In November 1991, Smith suffered a bleeding ulcer followed by cardiac arrest in Room 328 at the Hotel Chelsea in New York City. His friend, poet Paola Igliori, described him as dying in her arms, "singing as he drifted away". Smith was pronounced dead one hour later at St. Vincent's Hospital.
Following Smith's death, his branch of the OTO performed a Gnostic Mass in his honor at St. Mark's Church in the East Village. Smith's ashes were placed in the care of his friend, longtime participant in New York's Beat scene, Rosemarie "Rosebud" Feliu-Pettet, whom Paola Igliori has described as Smith's "spiritual wife."
In 2013, the Getty Research Institute announced its acquisition of the Harry Smith papers. This wide-ranging archive consists of writings on film projects and ethnography, documents and photographs related to Smith's early interest in Pacific Northwest Indians as well as a complete collection of his most significant films, audiotapes, and ephemera.
Smith's original film elements are archived and preserved at Anthology Film Archives in New York City.
Among the archive there is a collection of paper airplanes that Smith found in the streets of New York.
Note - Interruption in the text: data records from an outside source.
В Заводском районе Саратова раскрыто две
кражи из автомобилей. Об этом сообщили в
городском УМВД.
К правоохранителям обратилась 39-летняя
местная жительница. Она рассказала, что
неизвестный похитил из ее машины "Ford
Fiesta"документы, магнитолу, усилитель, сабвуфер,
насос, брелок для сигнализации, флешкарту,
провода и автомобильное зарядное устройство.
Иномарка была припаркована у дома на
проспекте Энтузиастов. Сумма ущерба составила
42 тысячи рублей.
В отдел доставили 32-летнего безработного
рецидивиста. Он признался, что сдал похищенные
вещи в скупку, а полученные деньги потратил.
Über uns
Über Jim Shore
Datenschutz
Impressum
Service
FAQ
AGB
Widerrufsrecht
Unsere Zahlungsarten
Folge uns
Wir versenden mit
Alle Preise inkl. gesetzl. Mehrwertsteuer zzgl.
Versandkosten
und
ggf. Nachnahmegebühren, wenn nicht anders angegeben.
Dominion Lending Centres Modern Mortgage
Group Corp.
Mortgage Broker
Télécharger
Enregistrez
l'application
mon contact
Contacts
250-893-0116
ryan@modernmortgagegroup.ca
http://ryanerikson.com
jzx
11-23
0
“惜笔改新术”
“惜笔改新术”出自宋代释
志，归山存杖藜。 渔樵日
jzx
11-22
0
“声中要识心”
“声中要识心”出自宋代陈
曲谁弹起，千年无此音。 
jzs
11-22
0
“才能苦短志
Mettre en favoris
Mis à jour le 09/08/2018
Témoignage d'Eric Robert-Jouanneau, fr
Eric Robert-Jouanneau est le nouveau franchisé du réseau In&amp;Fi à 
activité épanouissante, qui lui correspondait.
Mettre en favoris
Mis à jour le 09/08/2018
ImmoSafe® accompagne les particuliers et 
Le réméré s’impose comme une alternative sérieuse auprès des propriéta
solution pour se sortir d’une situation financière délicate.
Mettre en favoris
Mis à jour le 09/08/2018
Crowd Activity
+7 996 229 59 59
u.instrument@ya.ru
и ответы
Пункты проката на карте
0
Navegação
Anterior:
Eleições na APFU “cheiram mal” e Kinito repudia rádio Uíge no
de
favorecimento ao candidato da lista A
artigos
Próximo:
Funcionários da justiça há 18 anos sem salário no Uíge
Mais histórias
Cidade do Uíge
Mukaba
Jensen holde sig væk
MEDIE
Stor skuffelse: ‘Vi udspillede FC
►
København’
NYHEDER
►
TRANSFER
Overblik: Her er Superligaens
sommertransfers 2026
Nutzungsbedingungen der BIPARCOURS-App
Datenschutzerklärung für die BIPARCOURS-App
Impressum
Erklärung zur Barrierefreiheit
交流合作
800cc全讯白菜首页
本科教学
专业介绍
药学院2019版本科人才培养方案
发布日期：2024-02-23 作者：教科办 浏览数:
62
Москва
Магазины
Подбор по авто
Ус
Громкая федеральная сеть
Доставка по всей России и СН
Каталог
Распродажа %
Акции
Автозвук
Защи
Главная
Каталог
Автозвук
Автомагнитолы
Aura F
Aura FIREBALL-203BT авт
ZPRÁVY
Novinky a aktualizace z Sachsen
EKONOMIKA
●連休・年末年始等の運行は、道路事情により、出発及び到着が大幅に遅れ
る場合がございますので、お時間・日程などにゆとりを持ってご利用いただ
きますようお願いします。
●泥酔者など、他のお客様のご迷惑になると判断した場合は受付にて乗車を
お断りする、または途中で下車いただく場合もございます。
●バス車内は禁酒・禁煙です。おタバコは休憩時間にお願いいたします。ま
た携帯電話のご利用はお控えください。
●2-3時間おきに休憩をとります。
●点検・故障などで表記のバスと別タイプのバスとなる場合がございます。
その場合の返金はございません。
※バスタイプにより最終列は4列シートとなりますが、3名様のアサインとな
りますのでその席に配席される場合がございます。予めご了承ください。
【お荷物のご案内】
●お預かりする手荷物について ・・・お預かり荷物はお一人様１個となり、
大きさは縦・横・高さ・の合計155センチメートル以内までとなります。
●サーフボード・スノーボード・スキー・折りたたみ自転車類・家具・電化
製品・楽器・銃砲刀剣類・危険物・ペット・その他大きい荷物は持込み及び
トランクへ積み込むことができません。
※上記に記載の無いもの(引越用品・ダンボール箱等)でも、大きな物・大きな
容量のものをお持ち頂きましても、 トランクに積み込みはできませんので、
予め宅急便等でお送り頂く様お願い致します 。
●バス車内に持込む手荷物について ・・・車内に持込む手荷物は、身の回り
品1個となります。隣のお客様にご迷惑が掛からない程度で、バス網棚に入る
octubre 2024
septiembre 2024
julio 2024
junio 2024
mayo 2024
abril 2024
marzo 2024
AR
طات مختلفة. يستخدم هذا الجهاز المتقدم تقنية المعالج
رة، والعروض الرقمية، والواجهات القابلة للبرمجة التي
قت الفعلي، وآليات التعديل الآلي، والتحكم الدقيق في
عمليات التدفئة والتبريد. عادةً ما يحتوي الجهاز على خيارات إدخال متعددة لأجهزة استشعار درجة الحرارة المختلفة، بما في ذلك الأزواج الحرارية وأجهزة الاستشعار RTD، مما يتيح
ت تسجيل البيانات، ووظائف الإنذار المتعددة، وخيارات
Jason Fulford in The New Yorker described this collection as "one of the oddest":
The "samples", as Smith called the planes, are delightfully varied. The papers are intriguing—scraps and junk mail bear the fingerprints of history, in fonts, colors, and patterns. But what reportedly attracted Smith was the variety of constructions. A friend recalled him observing that there were trends in the designs, ways of folding that would become prevalent and then disappear, only to have a resurgence years later. An airplane could also be a manifestation of its creator’s past—in addition to finding planes in the street, Smith would ask friends and visitors to show him how they used to make paper airplanes when they were children. Some of the planes are sharp and speedy-looking, while others spread out like tablecloths. There's a little yellow one that looks like a skittish moth. It’s impossible not to look at some of the designs and think: the planes I made as a kid would fly better than that. Many of the airplanes have writing on them by Smith, noting the location where they were found.
In 2015, Anthology Film Archives published a book about the paper airplane collection called Paper Airplanes: The Collections of Harry Smith: Catalogue Raisonné, Volume I.
Of the estimated (by Szwed) 3000 titles Lomax and Seeger listened to, Alan selected 350 for inclusion in a Library of Congress monograph called the "List of American Folk Songs on Commercial Records," published in a September 1940 Report of the Committee of the Conference on Inter-American Relations in the Field of Music. This was the first methodological research made into the pre-war commercial record companies' documentation of rural vernacular music and, despite its main shortcoming — the fact that the team had little or no access to titles from the Gennett or OKeh catalogs — it proved to be a highly influential road-map for at least two of the earliest and most influential collectors of this music, Harry Smith and James McKune, who in turn paved the way for the many years that followed of its further excavation, investigation, and publication — which, of course, continue apace today (Nathan Salsburg, "Alan Lomax's, 'List of American Folk Songs on Commercial Records', Library of Congress, 1940", Root Hog or Die, September 24, 2012.)